Eu adorei o processo da captura de movimentos. Mas, por mais divertido que tenha sido, aquilo não me preparou para a emoção de gravar o diálogo do Ræb algumas semanas mais tarde. Eu trabalhei com o escritor Matt Sophos em um pequeno estúdio de gravação em Los Angeles, e ele me guiou na atuação. Embora eu nunca tivesse atuado de verdade antes, eu vi que meu processo criativo como ator trabalhando com Matt era o mesmo do meu trabalho como compositor com um diretor ou produtor para fazer a trilha sonora da narrativa. Nos dois casos, o objetivo comum é fazer o público sentir algo específico em relação ao que estão vivenciando. Como compositor, eu uso notas, acordes e ritmos para alcançar o meu objetivo. Eu logo percebi que a única diferença no meu papel como ator é que, para alcançar aquele mesmo objetivo, eu uso ritmo vocal, inflexão e tom.

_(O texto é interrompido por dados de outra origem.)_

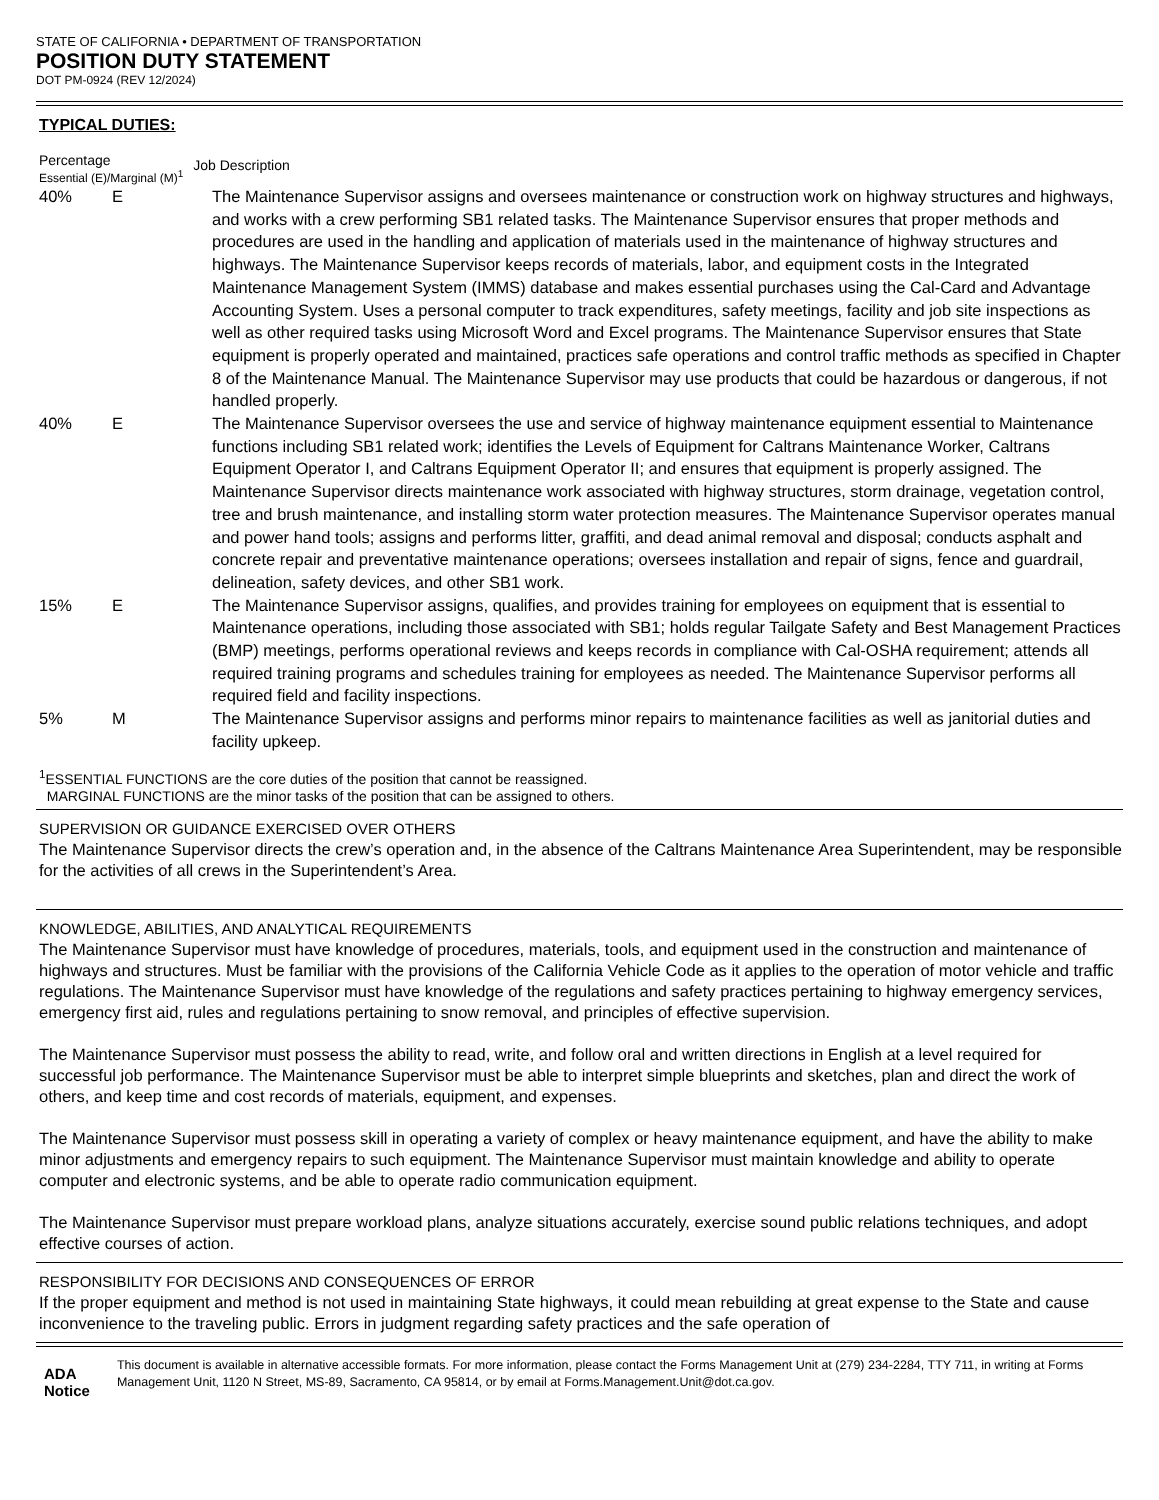STATE OF CALIFORNIA • DEPARTMENT OF TRANSPORTATION
POSITION DUTY STATEMENT
DOT PM-0924 (REV 12/2024)
TYPICAL DUTIES:
Percentage
Essential (E)/Marginal (M)<sup>1</sup>
Job Description
40% E The Maintenance Supervisor assigns and oversees maintenance or construction work on highway structures and highways, and works with a crew performing SB1 related tasks. The Maintenance Supervisor ensures that proper methods and procedures are used in the handling and application of materials used in the maintenance of highway structures and highways. The Maintenance Supervisor keeps records of materials, labor, and equipment costs in the Integrated Maintenance Management System (IMMS) database and makes essential purchases using the Cal-Card and Advantage Accounting System. Uses a personal computer to track expenditures, safety meetings, facility and job site inspections as well as other required tasks using Microsoft Word and Excel programs. The Maintenance Supervisor ensures that State equipment is properly operated and maintained, practices safe operations and control traffic methods as specified in Chapter 8 of the Maintenance Manual. The Maintenance Supervisor may use products that could be hazardous or dangerous, if not handled properly.
40% E The Maintenance Supervisor oversees the use and service of highway maintenance equipment essential to Maintenance functions including SB1 related work; identifies the Levels of Equipment for Caltrans Maintenance Worker, Caltrans Equipment Operator I, and Caltrans Equipment Operator II; and ensures that equipment is properly assigned. The Maintenance Supervisor directs maintenance work associated with highway structures, storm drainage, vegetation control, tree and brush maintenance, and installing storm water protection measures. The Maintenance Supervisor operates manual and power hand tools; assigns and performs litter, graffiti, and dead animal removal and disposal; conducts asphalt and concrete repair and preventative maintenance operations; oversees installation and repair of signs, fence and guardrail, delineation, safety devices, and other SB1 work.
15% E The Maintenance Supervisor assigns, qualifies, and provides training for employees on equipment that is essential to Maintenance operations, including those associated with SB1; holds regular Tailgate Safety and Best Management Practices (BMP) meetings, performs operational reviews and keeps records in compliance with Cal-OSHA requirement; attends all required training programs and schedules training for employees as needed. The Maintenance Supervisor performs all required field and facility inspections.
5% M The Maintenance Supervisor assigns and performs minor repairs to maintenance facilities as well as janitorial duties and facility upkeep.
<sup>1</sup> ESSENTIAL FUNCTIONS are the core duties of the position that cannot be reassigned.
MARGINAL FUNCTIONS are the minor tasks of the position that can be assigned to others.
SUPERVISION OR GUIDANCE EXERCISED OVER OTHERS
The Maintenance Supervisor directs the crew’s operation and, in the absence of the Caltrans Maintenance Area Superintendent, may be responsible for the activities of all crews in the Superintendent’s Area.
KNOWLEDGE, ABILITIES, AND ANALYTICAL REQUIREMENTS
The Maintenance Supervisor must have knowledge of procedures, materials, tools, and equipment used in the construction and maintenance of highways and structures. Must be familiar with the provisions of the California Vehicle Code as it applies to the operation of motor vehicle and traffic regulations. The Maintenance Supervisor must have knowledge of the regulations and safety practices pertaining to highway emergency services, emergency first aid, rules and regulations pertaining to snow removal, and principles of effective supervision.
The Maintenance Supervisor must possess the ability to read, write, and follow oral and written directions in English at a level required for successful job performance. The Maintenance Supervisor must be able to interpret simple blueprints and sketches, plan and direct the work of others, and keep time and cost records of materials, equipment, and expenses.
The Maintenance Supervisor must possess skill in operating a variety of complex or heavy maintenance equipment, and have the ability to make minor adjustments and emergency repairs to such equipment. The Maintenance Supervisor must maintain knowledge and ability to operate computer and electronic systems, and be able to operate radio communication equipment.
The Maintenance Supervisor must prepare workload plans, analyze situations accurately, exercise sound public relations techniques, and adopt effective courses of action.
RESPONSIBILITY FOR DECISIONS AND CONSEQUENCES OF ERROR
If the proper equipment and method is not used in maintaining State highways, it could mean rebuilding at great expense to the State and cause inconvenience to the traveling public. Errors in judgment regarding safety practices and the safe operation of
ADA Notice
This document is available in alternative accessible formats. For more information, please contact the Forms Management Unit at (279) 234-2284, TTY 711, in writing at Forms Management Unit, 1120 N Street, MS-89, Sacramento, CA 95814, or by email at Forms.Management.Unit@dot.ca.gov.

Eu senti uma emoção eletrizante criando o Ræb para God of War Ragnarök. Quanto mais eu trabalhava nas falas com Matt, mais eu entendia a situação do Ræb e, em especial, o que ele sentia em relação ao Mimir, que acompanhava o Kratos. Dirigindo de volta para casa depois de terminar no estúdio de gravação, eu me sentia inquieto, e meu coração queria sair pela boca. Posso dizer com segurança que as poucas horas que eu passei gravando o diálogo do Ræb estão entre as experiências criativas mais estimulantes da minha vida. Embora eu não esteja pensando em deixar meu trabalho como compositor, adoraria poder explorar essa outra forma de arte mais a fundo!